Output the entire listing that follows verbatim.

[Opening RECORDS PROVIDED section]

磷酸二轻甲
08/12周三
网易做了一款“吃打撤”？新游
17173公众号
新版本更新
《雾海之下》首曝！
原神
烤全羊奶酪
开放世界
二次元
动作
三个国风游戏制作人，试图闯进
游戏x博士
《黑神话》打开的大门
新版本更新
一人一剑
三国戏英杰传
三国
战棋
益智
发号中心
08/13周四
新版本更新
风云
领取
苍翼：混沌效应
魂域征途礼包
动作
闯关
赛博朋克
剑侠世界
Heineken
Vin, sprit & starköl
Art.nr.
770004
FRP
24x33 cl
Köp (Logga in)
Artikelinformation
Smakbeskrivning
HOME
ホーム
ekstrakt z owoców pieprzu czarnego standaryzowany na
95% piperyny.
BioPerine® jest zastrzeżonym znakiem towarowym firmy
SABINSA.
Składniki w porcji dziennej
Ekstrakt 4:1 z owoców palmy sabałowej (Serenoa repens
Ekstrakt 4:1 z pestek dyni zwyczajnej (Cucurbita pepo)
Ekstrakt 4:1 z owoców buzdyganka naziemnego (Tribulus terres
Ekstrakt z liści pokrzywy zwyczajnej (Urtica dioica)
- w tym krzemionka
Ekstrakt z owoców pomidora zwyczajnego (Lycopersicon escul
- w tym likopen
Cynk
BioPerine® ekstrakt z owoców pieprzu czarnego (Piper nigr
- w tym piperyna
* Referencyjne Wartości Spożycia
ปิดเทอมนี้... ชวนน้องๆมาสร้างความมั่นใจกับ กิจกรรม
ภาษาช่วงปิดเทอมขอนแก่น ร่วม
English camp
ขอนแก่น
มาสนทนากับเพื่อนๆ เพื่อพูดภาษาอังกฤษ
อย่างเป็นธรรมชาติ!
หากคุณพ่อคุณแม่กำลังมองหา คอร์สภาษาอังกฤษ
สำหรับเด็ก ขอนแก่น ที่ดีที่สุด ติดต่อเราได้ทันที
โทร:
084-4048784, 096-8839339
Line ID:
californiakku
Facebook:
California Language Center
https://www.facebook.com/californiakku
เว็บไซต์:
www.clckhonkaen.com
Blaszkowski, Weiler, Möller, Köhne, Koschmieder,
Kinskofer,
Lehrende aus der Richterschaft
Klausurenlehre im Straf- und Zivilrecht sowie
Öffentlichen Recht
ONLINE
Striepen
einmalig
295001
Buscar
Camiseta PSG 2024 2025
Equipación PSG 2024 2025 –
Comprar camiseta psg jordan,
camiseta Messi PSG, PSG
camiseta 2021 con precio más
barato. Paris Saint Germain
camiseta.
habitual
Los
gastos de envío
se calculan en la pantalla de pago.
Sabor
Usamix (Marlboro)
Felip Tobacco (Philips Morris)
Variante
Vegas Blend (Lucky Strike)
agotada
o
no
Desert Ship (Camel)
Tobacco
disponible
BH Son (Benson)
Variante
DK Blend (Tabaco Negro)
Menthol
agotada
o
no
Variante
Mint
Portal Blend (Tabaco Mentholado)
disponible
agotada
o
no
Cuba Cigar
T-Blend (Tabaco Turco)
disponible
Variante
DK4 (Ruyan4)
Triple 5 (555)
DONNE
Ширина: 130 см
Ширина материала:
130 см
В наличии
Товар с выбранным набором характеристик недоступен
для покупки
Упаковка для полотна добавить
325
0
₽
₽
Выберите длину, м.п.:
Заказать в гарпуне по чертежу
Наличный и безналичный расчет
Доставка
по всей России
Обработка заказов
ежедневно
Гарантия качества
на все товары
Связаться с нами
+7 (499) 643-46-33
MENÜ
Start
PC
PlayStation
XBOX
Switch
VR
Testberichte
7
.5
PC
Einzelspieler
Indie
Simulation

[Closing RECORDS PROVIDED section]

> **SOLUTION FOR THIS EXERCISE**
磷酸二轻甲
08/12周三
网易做了一款“吃打撤”？新游
17173公众号
新版本更新
《雾海之下》首曝！
原神
烤全羊奶酪
开放世界
二次元
动作
三个国风游戏制作人，试图闯进
游戏x博士
《黑神话》打开的大门
新版本更新
一人一剑
三国戏英杰传
三国
战棋
益智
发号中心
08/13周四
新版本更新
风云
领取
苍翼：混沌效应
魂域征途礼包
动作
闯关
赛博朋克
剑侠世界
Heineken
Vin, sprit & starköl
Art.nr.
770004
FRP
24x33 cl
Köp (Logga in)
Artikelinformation
Smakbeskrivning
HOME
ホーム
ekstrakt z owoców pieprzu czarnego standaryzowany na
95% piperyny.
BioPerine® jest zastrzeżonym znakiem towarowym firmy
SABINSA.
Składniki w porcji dziennej
Ekstrakt 4:1 z owoców palmy sabałowej (Serenoa repens
Ekstrakt 4:1 z pestek dyni zwyczajnej (Cucurbita pepo)
Ekstrakt 4:1 z owoców buzdyganka naziemnego (Tribulus terres
Ekstrakt z liści pokrzywy zwyczajnej (Urtica dioica)
- w tym krzemionka
Ekstrakt z owoców pomidora zwyczajnego (Lycopersicon escul
- w tym likopen
Cynk
BioPerine® ekstrakt z owoców pieprzu czarnego (Piper nigr
- w tym piperyna
* Referencyjne Wartości Spożycia
ปิดเทอมนี้... ชวนน้องๆมาสร้างความมั่นใจกับ กิจกรรม
ภาษาช่วงปิดเทอมขอนแก่น ร่วม
English camp
ขอนแก่น
มาสนทนากับเพื่อนๆ เพื่อพูดภาษาอังกฤษ
อย่างเป็นธรรมชาติ!
หากคุณพ่อคุณแม่กำลังมองหา คอร์สภาษาอังกฤษ
สำหรับเด็ก ขอนแก่น ที่ดีที่สุด ติดต่อเราได้ทันที
โทร:
084-4048784, 096-8839339
Line ID:
californiakku
Facebook:
California Language Center
https://www.facebook.com/californiakku
เว็บไซต์:
www.clckhonkaen.com
Blaszkowski, Weiler, Möller, Köhne, Koschmieder,
Kinskofer,
Lehrende aus der Richterschaft
Klausurenlehre im Straf- und Zivilrecht sowie
Öffentlichen Recht
ONLINE
Striepen
einmalig
295001
Buscar
Camiseta PSG 2024 2025
Equipación PSG 2024 2025 –
Comprar camiseta psg jordan,
camiseta Messi PSG, PSG
camiseta 2021 con precio más
barato. Paris Saint Germain
camiseta.
habitual
Los
gastos de envío
se calculan en la pantalla de pago.
Sabor
Usamix (Marlboro)
Felip Tobacco (Philips Morris)
Variante
Vegas Blend (Lucky Strike)
agotada
o
no
Desert Ship (Camel)
Tobacco
disponible
BH Son (Benson)
Variante
DK Blend (Tabaco Negro)
Menthol
agotada
o
no
Variante
Mint
Portal Blend (Tabaco Mentholado)
disponible
agotada
o
no
Cuba Cigar
T-Blend (Tabaco Turco)
disponible
Variante
DK4 (Ruyan4)
Triple 5 (555)
DONNE
Ширина: 130 см
Ширина материала:
130 см
В наличии
Товар с выбранным набором характеристик недоступен
для покупки
Упаковка для полотна добавить
325
0
₽
₽
Выберите длину, м.п.:
Заказать в гарпуне по чертежу
Наличный и безналичный расчет
Доставка
по всей России
Обработка заказов
ежедневно
Гарантия качества
на все товары
Связаться с нами
+7 (499) 643-46-33
MENÜ
Start
PC
PlayStation
XBOX
Switch
VR
Testberichte
7
.5
PC
Einzelspieler
Indie
Simulation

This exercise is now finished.